Here's to Haggis!
Jan 22, 2015
Rabbie Burns loved three things in life; words, women, and large sausages filled with organ meats. On or around January 25th, the anniversary of his birthday, those who love Rabbie Burns, love Scotland, or just love to have a good time gather together for the time-honoured tradition of the Burns Supper – an evening of poetry, good food and drink, and a celebration of the Scot in all of us.
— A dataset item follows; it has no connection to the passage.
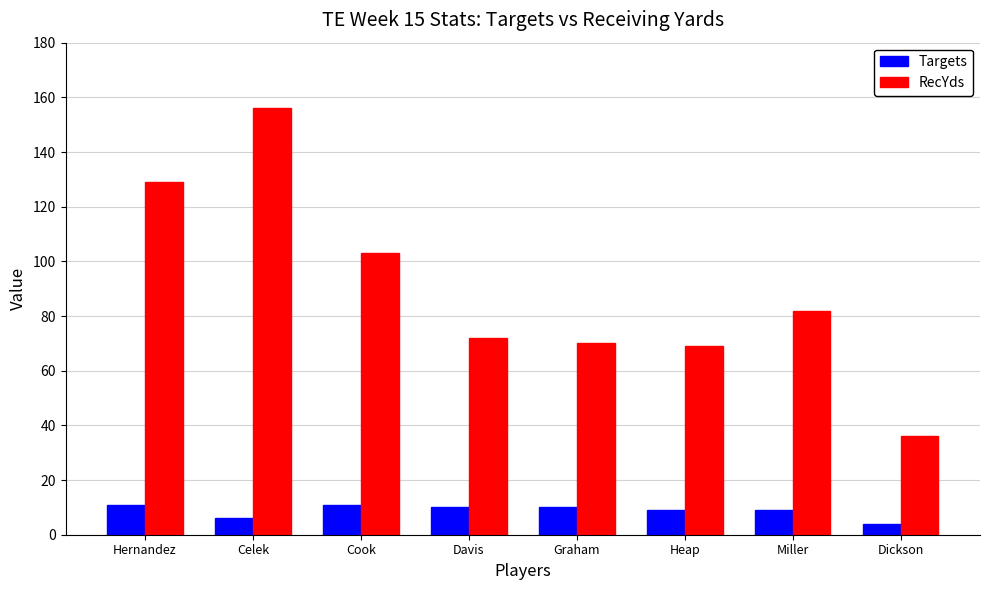

What is the smallest value displayed?

4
Robbie (or Rabbie) Burns was born the poor son of a poor farmer in 1759. He suffered from poor health most of his life and died at the age of 37. He was also one of Scotland’s more prolific, and certainly most influential, poets of all time. To this day his poem Auld Lang Syne is still spoken or sung by multitudes every New Year, and Address to a Haggis is probably the best recognized food-based poem in existence.
Burns Suppers are ostensibly a celebration of Burns’ birthday, but over the years they have taken on the air of an unofficial (and arguably more popular) Scottish National Day. There is no set protocol for a Burns Supper, although there are some traditional elements that most organizers try to include. Generally these traditions consist of serving both haggis (Great chieftain o the puddin’ -race!) and Scotch whisky, and reciting Burns’ poetry.
If you’re organising your own Burns Supper, or just want to try haggis in private, here is a basic recipe to follow, courtesy the BBC. If you’d rather spend Burns Night in the company of others, or if you’d rather try a professionally prepared haggis before attempting that recipe, there are a couple of options in the Peace Country – both on the evening of January 24th.
In Grande Prairie, the Grande Prairie Golf & Country Club is hosting a Robbie Burns Night scotch tasting and dinner. The scotch tasting starts at 5 p.m., and the dinner at 7 p.m. Tickets are $20 for just the tasting and $35 for both.
In Fort St. John, the Knights of Columbus, the Shriners, and the Masons present the Robbie Burns Dinner and Dance. Held at the Immaculata Hall, it will feature a full haggis dinner, guest speakers and readers, a pipe band, DJ and dance. Tickets are $60, cocktails start at 6 p.m. and dinner at 7 p.m.